When the R-words er, hier, daar of waar (‘there’, ‘here’, ‘there’ or ‘where’, respectively) form a pronominal adverb together with a preposition, they are often written as one word11 (e-ANS 2021: 9.5); however, this does not apply to the R-words overal, ergens and nergens (‘everywhere’, ‘somewhere’ and ‘nowhere’):
(10)Je moet ergens in geloven.
lit. You have to somewhere in believe
‘You have to believe in something’
It is by no means possible to construct a PP with an R-pronoun with every preposition; there are about 40 Dutch prepositions (mostly from more formal registers or jargon) with which that is out of the question (e-ANS 2021: section 8.7.1.3).

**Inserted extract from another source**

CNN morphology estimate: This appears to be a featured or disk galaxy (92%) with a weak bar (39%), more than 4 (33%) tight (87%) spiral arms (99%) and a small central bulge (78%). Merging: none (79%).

As already pointed out in Section 1 and Section 3.1, one of the syntactic properties of Dutch PPs containing an R-pronoun is that they can be split without any consequences for the meaning. As a result of the splitting, the preposition is left behind; this phenomenon is therefore generally referred to as preposition stranding.12
There are three types of splitting. One type (further referred to here as type 1-splitting) results from the presence of an adverbial clause (11a), an NP (which is then an object—(11b)) or a PP (11c). Examples are:
(11a)ik wacht al lang er op
ik wacht er al lang op
‘I have been waiting for a long time’
(11b)Eva koopt een boot er van
Eva koopt er een boot van
‘Eva buys a boat from it’
(11c)hij kijkt met een verrekijker er naar
hij kijkt er met een verrekijker naar
‘he looks at it with binoculars’
Another type of splitting (henceforth type 2-splitting) results from fronting of the R-pronoun without pied-piping.13 Examples are
(12a)hier wacht ik op
‘this is what I am waiting for’
(12b)daar droomt ze van
‘that is what she dreams of’
which again results in preposition stranding 14. Pied-piping would have resulted in:
(12a’)hier op wacht ik
(12b’)daar van droomt ze
The 3rd type is somewhat like type 1, although the NP is invariably the subject and er (and variants) is here a dummy subject (Bennis 1986) or expletive element. Examples are (from the data dealt with in this study):
(13a)D’r is een tekenfilm van (a12d02)
Daar van is een tekenfilm
‘There is a cartoon of it’
(13b)Er moesten batterijen in (a12m01)
batterijen moesten er in
‘It needed batteries’
(13c)Zit er iets in? (n12t02)
Zit iets er in?
‘Is there something in it?’
Unlike type 2, er (or a variant of er) in this type can be fronted, but pied-piping is not possible—it is possible with a related, phonologically heavier R-word like daar (13a). In the last two utterances, the R-pronoun also seems to have a locative meaning.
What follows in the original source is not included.